With the dark clouds of war approaching, science and technology took on a new and terrifying urgency. Now the pace of progress was unprecedented - and yet it was different, depending on whose side you stood. The Japanese, intent on territorial acquisition of the relatively undeveloped nations of South-East Asia, put much emphasis on planes, guns and bombs. They saw the subjects of these nations as inherently inferior, hardly worth rating as civilized humans at all. The Americans, arriving late in the battle, rushed to produce innovative aircraft and state-of-the-art shipping, and gathered together experts who were harnessing the atom to produce the most terrible and destructive weapons ever used in warfare. The French were content for decades with their Maginot line, and carried on with domestic developments without paying much heed to the international perspective. The Italians, Spanish and Russians were all developing weapons of war and stockpiling ideas as much as materiel.

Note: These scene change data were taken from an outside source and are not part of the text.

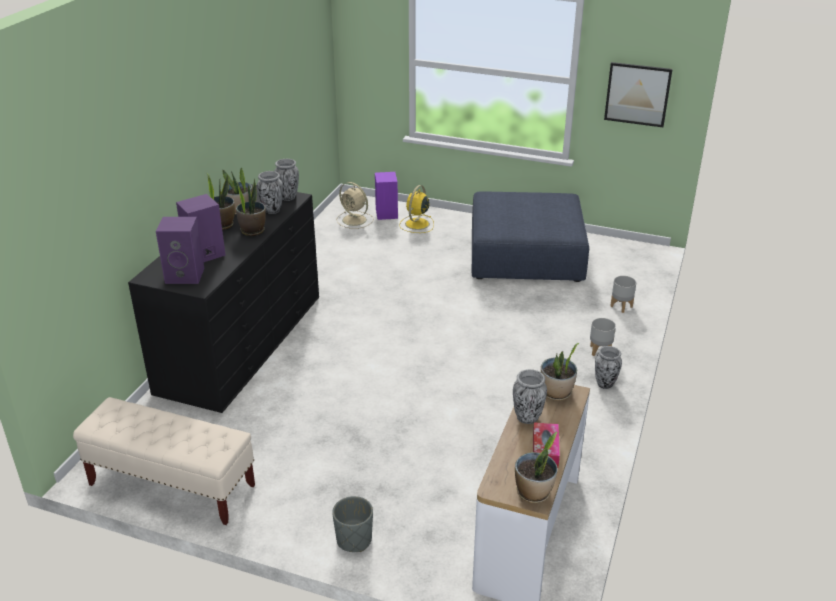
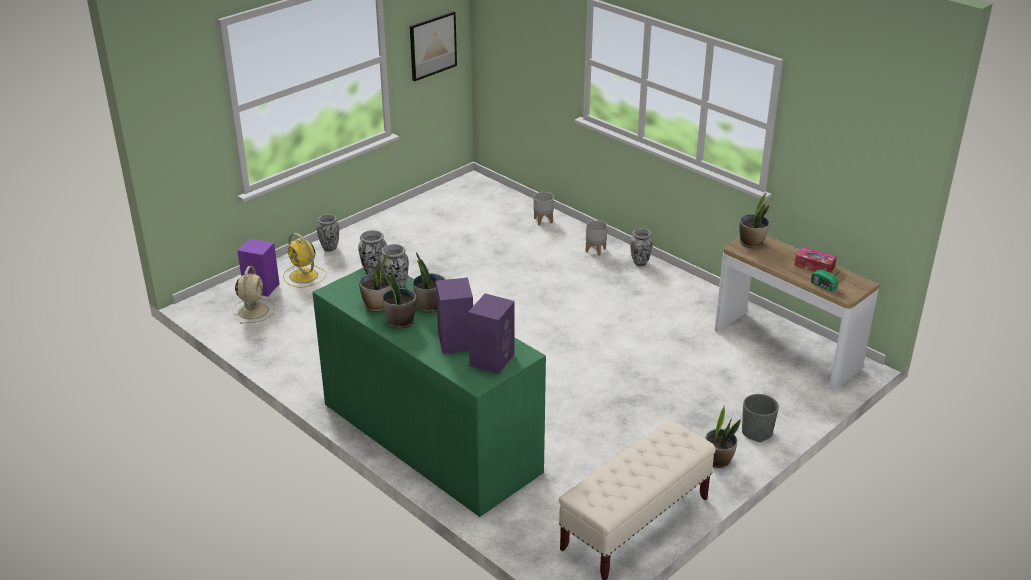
camera: 65 degrees left, 0 degrees up
black dresser [128,184,319,413] -> green dresser [312,268,546,517]
beige fan [337,182,374,229] -> beige fan turned 60 degrees counterclockwise [233,266,275,324]
blue ottoman [472,191,589,282] -> none
vase [513,369,547,424] -> vase moved to [317,214,339,252]
potted plant [515,432,557,503] -> potted plant moved to [705,406,741,468]
none -> radio [811,268,843,292]

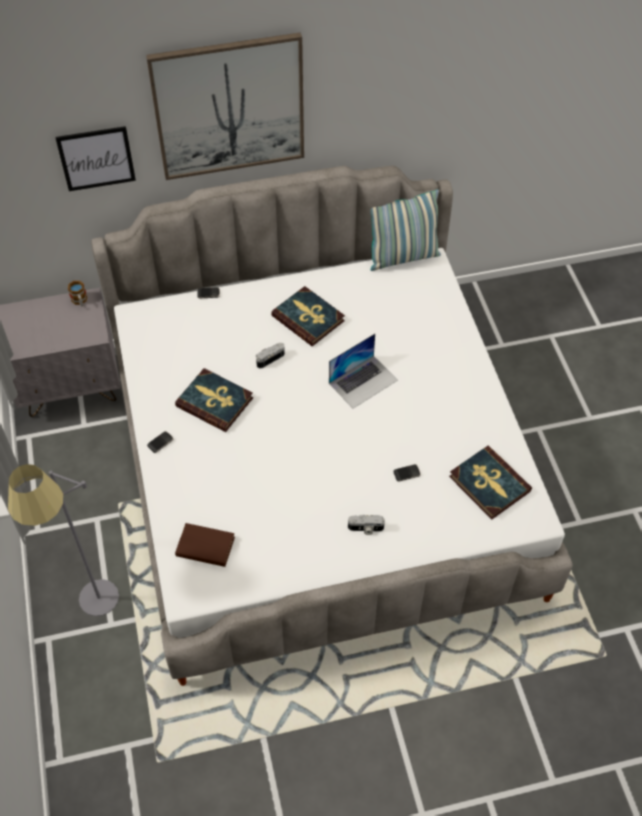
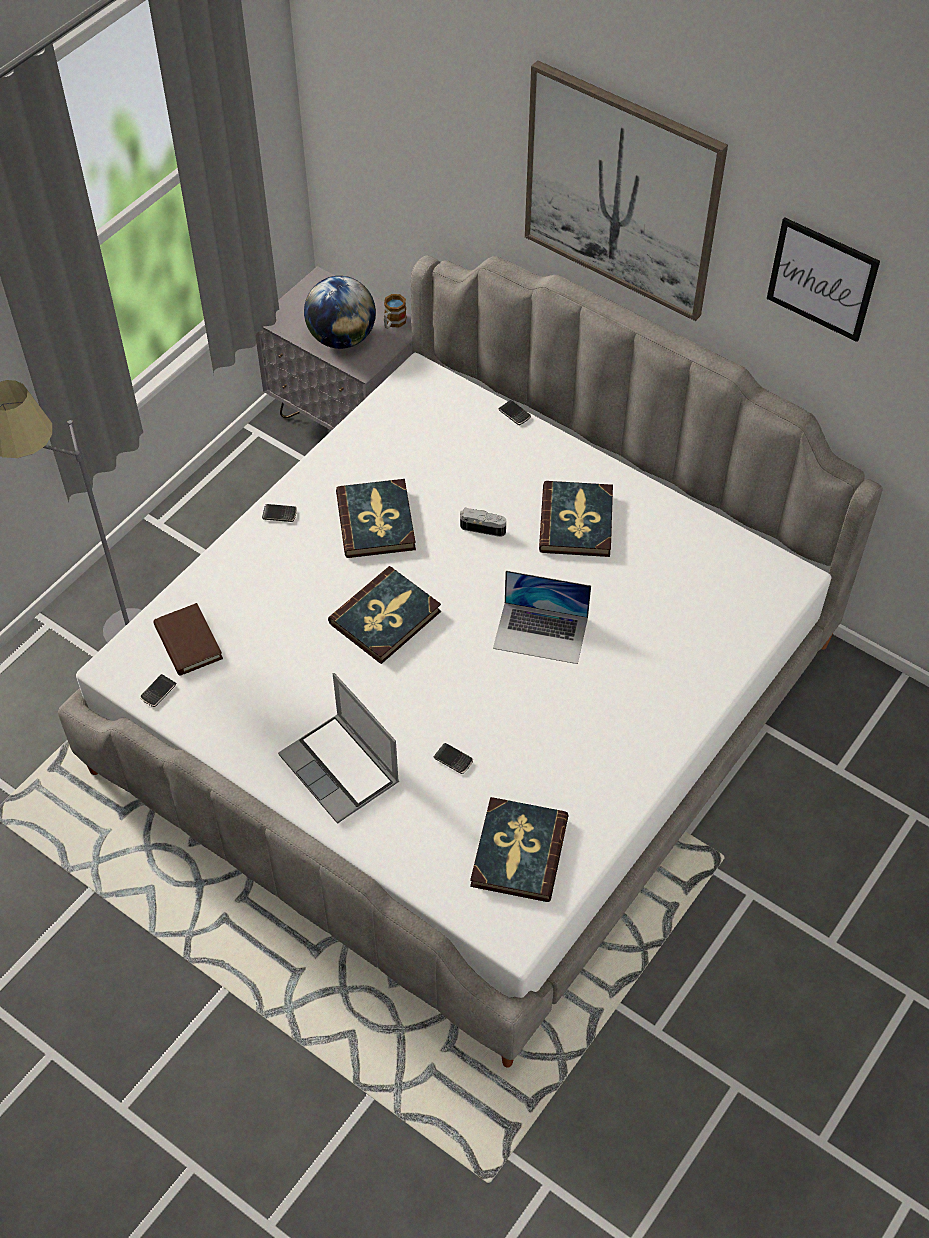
camera: 50 degrees right, 0 degrees up
picture [55,126,136,191] -> picture moved to [767,217,880,342]
camera [348,514,385,535] -> laptop [278,673,399,824]
pillow [370,189,441,271] -> none
none -> phone [140,674,176,707]
none -> globe [304,276,376,349]
none -> book [328,566,441,664]

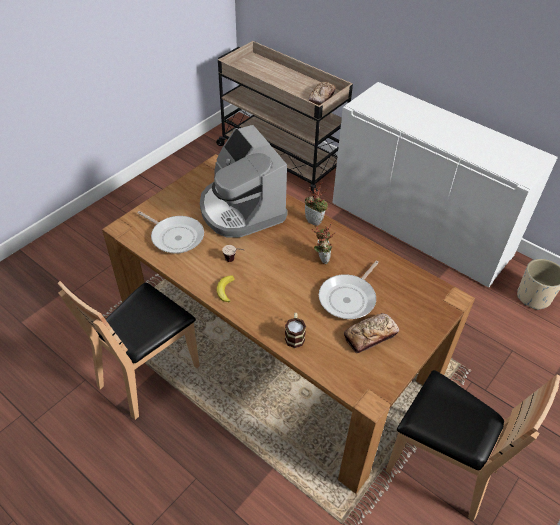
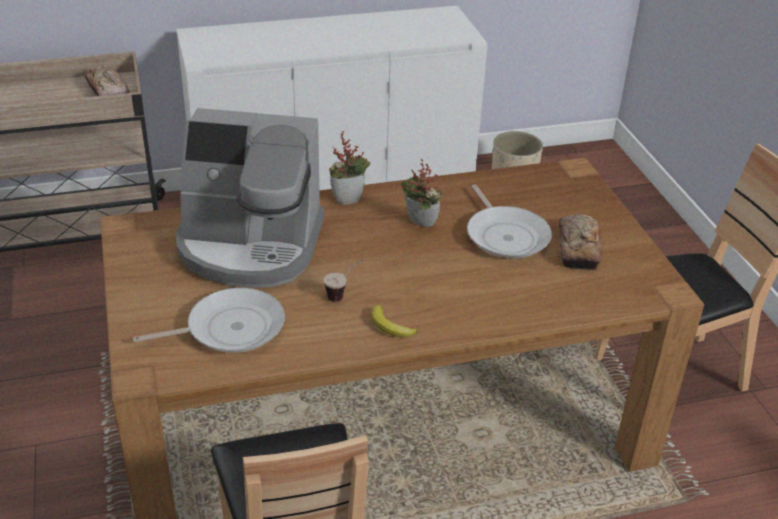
camera: 55 degrees left, 10 degrees down
mug [285,313,306,348] -> none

Germany was different. The sole aim of her leaders following Hitler's ascension to power was the domination of Europe and, with time and good fortune, the world. Germany was surrounded by highly developed countries with a shared sense of strength and a belief in progress towards a future free from warfare, and the Nazis were well aware that they needed to overcome nations just as ingenious and as civilized as Germany herself. With the exception of Italy, whose leader Benito Mussolini had grandiose ideas of his own, all the other European nations lacked one thing, however: fanaticism. For Germany, domination was increasingly painted as a right, a destiny. And the scientific developments leading up to the war were aimed squarely at preparing for the long-term occupation of nearby nations. As war began, Hitler was emboldened by the capitulation of Czechoslovakia's allies over the Sudentenland in 1938; and when Britain declared war in 1939 as a result of the German attacks on the narrow corridor of land towards the Baltic port of Danzig, Hitler was stunned. He had never imagined that Britain would declare war in this way, and for such a small piece of territory. Then, with the bit between his teeth, he ordered the rate of progress to roar into top gear and yet - as German victory seemed assured, in the early years at least — he was just as quick to withdraw support from many revolutionary and highly innovative fields of research and development, so that progress in these was nipped in the bud. At the time, Hitler optimistically concluded that these new technologies would not be required after all. Victory, he felt, would easily be his.